■ **Text block**:
•••

Digital Humanities and Cultural Heritage

Participants : Stefan Pernes, Marie Puren, Charles Riondet, Laurent Romary, Dorian Seillier, Lionel Tadonfouet.

The very broad scope of Digital Humanities and Cultural Heritage is well represented in the latest works of the ALMAnaCH team, undertaken in various contexts (European and national research infrastructures and bilateral partnerships). However, the issues tackled always deal with interoperability, reusability and standardization:

  • The "Data Reuse Charter"[33] project is carried by a large consortium of European infrastructures and institutions

  • The “Standardization Survival Kit” (or SSK) [66] developed within the PARTHENOS project intends to show that proper data modelling and corresponding standards make digital content more sustainable and reusable. Arts and Humanities would be well-suited to taking up the technological prerequisites of standardization [41], as most technological domains have already done.

  • A concrete application of what offers the SSK has been developed within the EHRI project, where we built a methodology for the management of heterogeneous archival sources—expressed in the EAD Encoded archival description format—in one single environment, namely a federated portal [40], [48]. This method is based on a specification and customisation method inspired from the TEI, i.e. the definition of project-specific subsets of the standard and the maintenance of both technical and editorial specifications within a single framework.

  • the Time-US project aims to reconstruct the remuneration and time budgets of women and men working in the textile trades in four French industrial regions (Lille, Paris, Lyon, Marseille) in a long-term perspective. During the launch phase, the team has been active in the following domains:

    • Collection of primary sources. The Time-Us team works on a heterogenous corpus of French handwritten and printed sources spanning from the seventeenth to the twentieth century; it includes court decisions, petitions, police reports and files, and sociological surveys on living conditions of the working class.

•••

■ **Stored data**:

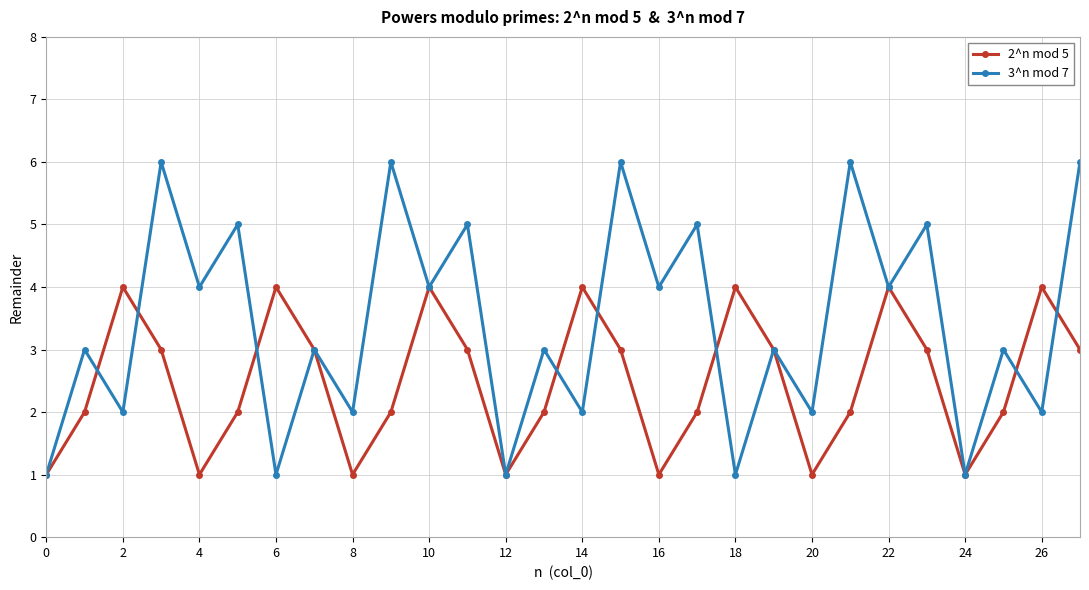

Which series has the widest spread of values?

3^n mod 7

•••

Say whether each statement below agrees with the text on digital humanities and cultural heritage. Answer yes or no for each and quote the words of the text that decide it.
1. The Standardization Survival Kit was developed within the EHRI project.
2. The Time-US project covers four French industrial regions.
3. The Time-Us corpus is made up only of printed sources.
The data here was taken from a different source.

1. No: "developed within the PARTHENOS project"
2. Yes: "in four French industrial regions (Lille, Paris, Lyon, Marseille)"
3. No: "a heterogenous corpus of French handwritten and printed sources"